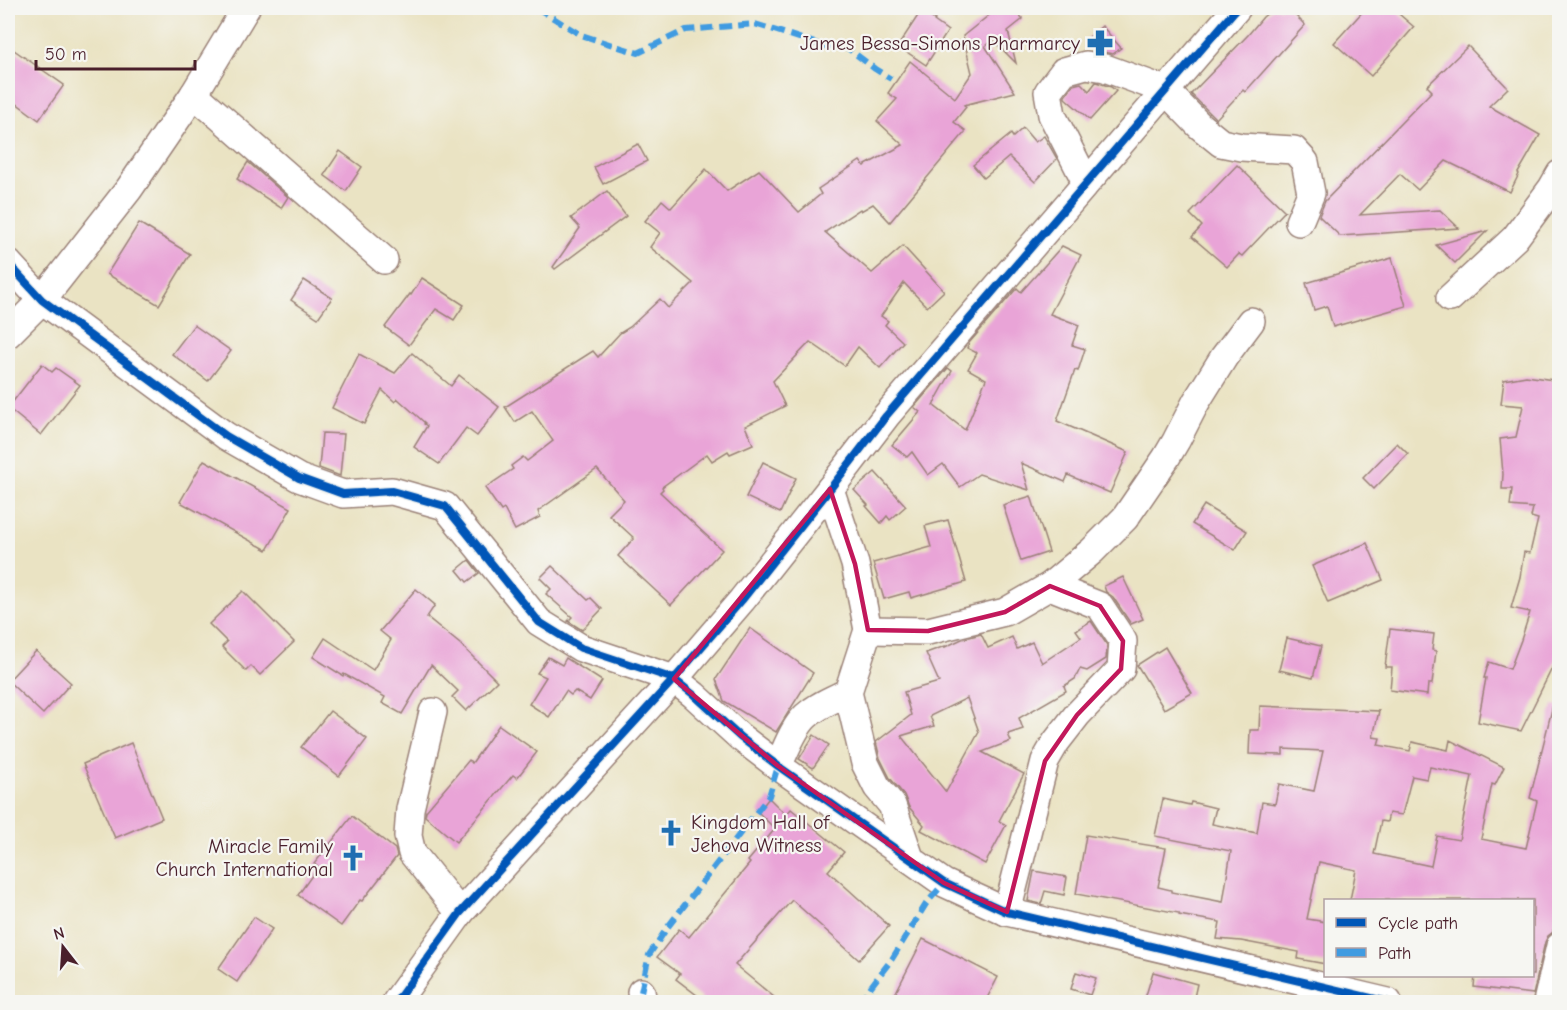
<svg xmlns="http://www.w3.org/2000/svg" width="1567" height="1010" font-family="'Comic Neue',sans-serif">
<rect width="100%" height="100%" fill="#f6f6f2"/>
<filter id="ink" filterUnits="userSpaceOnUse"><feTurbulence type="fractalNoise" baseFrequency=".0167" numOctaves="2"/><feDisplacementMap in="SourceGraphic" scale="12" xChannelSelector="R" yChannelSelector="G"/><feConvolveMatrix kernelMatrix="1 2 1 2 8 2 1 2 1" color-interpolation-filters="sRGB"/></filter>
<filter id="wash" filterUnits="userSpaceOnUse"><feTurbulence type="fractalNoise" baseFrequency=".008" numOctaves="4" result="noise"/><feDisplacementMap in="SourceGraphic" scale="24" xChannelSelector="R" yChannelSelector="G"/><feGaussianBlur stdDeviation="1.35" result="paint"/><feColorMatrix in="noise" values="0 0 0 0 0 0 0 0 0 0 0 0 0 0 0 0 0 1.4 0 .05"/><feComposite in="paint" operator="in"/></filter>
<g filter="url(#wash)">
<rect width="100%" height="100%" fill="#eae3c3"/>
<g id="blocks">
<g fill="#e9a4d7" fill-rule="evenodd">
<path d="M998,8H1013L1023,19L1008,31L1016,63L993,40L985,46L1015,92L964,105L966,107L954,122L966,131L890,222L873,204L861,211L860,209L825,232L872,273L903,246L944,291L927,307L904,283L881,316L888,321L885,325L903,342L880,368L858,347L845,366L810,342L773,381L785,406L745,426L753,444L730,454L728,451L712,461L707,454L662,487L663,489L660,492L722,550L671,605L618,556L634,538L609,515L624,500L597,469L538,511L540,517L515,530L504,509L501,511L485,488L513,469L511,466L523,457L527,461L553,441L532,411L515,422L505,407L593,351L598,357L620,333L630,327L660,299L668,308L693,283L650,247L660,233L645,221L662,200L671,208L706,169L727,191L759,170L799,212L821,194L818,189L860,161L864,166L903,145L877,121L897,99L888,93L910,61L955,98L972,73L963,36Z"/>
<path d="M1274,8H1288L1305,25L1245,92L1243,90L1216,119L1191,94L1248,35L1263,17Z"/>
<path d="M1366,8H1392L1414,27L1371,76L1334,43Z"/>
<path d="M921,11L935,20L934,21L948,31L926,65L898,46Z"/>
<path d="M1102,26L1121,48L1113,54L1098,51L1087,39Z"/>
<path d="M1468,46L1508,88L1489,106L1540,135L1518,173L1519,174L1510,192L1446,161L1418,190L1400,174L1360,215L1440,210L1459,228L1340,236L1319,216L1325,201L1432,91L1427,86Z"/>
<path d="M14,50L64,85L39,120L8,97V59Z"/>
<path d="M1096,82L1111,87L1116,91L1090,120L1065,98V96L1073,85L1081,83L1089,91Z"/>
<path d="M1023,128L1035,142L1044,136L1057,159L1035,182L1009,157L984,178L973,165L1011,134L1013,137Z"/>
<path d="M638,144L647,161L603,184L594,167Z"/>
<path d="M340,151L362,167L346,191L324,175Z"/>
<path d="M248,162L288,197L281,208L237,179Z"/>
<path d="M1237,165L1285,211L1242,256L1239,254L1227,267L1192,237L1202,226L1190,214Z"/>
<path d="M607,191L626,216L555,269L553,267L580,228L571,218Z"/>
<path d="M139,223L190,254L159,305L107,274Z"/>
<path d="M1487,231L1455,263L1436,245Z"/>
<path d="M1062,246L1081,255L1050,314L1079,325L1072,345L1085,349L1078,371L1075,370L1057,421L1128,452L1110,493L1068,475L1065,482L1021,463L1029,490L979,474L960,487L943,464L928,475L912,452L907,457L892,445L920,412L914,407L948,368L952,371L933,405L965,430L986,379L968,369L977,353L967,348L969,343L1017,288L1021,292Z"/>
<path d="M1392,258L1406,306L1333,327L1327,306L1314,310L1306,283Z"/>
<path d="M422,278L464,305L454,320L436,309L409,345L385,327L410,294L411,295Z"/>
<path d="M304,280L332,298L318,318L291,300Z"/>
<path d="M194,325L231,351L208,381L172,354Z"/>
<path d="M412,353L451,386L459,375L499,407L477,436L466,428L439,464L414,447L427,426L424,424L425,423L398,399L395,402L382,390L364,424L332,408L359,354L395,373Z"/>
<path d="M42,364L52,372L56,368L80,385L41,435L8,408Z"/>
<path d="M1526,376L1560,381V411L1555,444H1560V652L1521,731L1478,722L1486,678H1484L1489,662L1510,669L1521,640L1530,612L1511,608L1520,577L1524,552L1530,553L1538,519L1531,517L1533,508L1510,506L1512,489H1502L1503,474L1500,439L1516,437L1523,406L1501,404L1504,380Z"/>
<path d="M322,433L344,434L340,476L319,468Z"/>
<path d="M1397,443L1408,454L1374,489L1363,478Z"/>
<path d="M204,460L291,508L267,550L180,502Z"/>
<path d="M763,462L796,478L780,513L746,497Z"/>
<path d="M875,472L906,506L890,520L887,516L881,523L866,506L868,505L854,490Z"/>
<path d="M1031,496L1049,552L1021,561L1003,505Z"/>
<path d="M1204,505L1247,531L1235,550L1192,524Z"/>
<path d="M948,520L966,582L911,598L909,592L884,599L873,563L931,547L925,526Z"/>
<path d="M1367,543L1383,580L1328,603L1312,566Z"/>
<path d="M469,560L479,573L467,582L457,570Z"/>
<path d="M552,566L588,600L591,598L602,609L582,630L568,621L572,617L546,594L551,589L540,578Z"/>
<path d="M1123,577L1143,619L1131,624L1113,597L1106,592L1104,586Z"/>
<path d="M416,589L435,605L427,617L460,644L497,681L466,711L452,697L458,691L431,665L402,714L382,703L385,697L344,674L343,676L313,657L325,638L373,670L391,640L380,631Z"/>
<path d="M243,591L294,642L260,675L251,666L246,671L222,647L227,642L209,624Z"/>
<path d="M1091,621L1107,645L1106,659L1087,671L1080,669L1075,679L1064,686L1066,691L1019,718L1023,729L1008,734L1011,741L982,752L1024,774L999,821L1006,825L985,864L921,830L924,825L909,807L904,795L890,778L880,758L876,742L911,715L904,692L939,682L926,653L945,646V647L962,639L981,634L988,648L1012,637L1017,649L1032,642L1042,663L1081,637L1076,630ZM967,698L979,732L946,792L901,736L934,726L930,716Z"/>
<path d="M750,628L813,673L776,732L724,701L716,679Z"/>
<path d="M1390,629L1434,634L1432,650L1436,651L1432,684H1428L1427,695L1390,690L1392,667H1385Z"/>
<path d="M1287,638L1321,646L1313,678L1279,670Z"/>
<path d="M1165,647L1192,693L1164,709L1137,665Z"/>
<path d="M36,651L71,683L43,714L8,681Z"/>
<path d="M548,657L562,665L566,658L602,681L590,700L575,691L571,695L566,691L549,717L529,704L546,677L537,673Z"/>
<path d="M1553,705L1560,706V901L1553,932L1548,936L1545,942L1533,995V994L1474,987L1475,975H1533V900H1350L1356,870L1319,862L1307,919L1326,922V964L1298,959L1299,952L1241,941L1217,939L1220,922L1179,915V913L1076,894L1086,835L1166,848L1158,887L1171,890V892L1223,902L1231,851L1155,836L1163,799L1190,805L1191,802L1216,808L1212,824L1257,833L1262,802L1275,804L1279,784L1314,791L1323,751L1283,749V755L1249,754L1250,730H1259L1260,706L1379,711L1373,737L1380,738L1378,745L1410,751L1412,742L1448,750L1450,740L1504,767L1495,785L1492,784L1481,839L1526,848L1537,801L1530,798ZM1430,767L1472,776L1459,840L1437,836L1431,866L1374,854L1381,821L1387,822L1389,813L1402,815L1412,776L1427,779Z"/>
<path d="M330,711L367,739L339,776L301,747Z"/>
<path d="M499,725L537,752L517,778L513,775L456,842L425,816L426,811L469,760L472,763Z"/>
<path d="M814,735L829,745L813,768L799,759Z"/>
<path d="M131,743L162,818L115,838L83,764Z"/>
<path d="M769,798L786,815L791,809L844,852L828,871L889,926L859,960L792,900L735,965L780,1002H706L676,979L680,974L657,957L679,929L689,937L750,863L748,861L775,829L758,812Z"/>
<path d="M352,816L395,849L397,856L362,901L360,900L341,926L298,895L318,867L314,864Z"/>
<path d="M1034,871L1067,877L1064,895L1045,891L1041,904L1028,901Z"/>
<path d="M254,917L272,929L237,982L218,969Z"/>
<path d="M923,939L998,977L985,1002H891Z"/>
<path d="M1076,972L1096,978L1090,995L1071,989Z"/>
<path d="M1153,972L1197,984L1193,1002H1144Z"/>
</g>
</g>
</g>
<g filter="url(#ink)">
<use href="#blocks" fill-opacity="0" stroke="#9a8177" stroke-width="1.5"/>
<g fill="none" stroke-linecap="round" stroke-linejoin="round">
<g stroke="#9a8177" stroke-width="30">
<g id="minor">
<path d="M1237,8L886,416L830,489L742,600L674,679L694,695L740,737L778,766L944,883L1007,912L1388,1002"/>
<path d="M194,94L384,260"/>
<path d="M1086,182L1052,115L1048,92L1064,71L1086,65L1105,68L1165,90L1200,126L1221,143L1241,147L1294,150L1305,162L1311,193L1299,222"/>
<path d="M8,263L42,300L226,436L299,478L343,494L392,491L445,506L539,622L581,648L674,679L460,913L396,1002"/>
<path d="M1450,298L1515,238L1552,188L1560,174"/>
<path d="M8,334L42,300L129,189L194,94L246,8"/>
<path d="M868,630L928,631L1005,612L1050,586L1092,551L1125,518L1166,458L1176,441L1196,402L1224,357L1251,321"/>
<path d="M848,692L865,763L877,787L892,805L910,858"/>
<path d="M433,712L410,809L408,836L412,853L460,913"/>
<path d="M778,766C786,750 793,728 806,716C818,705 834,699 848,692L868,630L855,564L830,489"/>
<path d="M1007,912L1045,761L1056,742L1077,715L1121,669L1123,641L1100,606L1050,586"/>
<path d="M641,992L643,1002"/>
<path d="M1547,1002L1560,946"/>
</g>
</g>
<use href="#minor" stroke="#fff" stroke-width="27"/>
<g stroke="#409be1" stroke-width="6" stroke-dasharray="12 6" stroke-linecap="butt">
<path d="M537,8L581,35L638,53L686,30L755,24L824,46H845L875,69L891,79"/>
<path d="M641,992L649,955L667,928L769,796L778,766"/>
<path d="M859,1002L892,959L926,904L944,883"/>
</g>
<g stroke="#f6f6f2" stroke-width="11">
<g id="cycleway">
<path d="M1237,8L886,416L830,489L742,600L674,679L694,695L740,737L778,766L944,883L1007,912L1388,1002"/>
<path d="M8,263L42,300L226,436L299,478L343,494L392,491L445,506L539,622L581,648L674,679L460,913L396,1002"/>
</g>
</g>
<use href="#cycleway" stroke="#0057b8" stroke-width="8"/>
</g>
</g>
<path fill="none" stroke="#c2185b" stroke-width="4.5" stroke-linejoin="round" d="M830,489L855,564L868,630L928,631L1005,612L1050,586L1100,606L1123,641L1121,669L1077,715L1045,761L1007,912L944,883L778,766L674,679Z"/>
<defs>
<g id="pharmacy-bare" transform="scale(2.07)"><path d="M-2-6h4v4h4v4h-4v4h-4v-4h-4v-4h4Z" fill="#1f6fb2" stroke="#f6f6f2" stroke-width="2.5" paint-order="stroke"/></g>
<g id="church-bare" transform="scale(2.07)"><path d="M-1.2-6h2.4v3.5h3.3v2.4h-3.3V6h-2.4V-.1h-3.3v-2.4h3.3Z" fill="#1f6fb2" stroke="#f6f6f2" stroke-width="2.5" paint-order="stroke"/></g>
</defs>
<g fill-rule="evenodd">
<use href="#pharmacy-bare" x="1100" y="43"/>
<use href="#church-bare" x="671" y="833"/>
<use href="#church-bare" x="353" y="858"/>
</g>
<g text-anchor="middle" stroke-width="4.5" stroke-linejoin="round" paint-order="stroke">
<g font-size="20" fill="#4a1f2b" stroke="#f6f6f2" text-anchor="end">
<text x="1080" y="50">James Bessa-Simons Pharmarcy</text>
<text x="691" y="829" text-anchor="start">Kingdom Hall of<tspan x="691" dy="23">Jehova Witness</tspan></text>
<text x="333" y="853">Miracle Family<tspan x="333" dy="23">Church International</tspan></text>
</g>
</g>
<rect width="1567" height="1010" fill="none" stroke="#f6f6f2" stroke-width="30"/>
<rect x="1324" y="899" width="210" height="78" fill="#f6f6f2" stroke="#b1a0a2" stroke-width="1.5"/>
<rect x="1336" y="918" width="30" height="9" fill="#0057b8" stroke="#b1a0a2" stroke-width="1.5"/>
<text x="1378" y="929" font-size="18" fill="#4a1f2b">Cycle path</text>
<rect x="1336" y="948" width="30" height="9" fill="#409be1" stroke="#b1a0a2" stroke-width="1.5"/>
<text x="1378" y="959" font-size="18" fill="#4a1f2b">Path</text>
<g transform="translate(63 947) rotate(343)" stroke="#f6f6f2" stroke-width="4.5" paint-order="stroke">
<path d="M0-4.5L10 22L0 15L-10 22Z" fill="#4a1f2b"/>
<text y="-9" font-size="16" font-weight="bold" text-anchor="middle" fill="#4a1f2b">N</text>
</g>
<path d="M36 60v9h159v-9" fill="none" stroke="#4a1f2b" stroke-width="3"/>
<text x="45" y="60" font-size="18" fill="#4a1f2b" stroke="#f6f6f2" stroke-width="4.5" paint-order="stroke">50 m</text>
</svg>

*Instructions to follow*. Copy out, from the material above, each line in which the string "round" is found.

*Expected answer*.
<g fill="none" stroke-linecap="round" stroke-linejoin="round">
<path fill="none" stroke="#c2185b" stroke-width="4.5" stroke-linejoin="round" d="M830,489L855,564L868,630L928,631L1005,612L1050,586L1100,606L1123,641L1121,669L1077,715L1045,761L1007,912L944,883L778,766L674,679Z"/>
<g text-anchor="middle" stroke-width="4.5" stroke-linejoin="round" paint-order="stroke">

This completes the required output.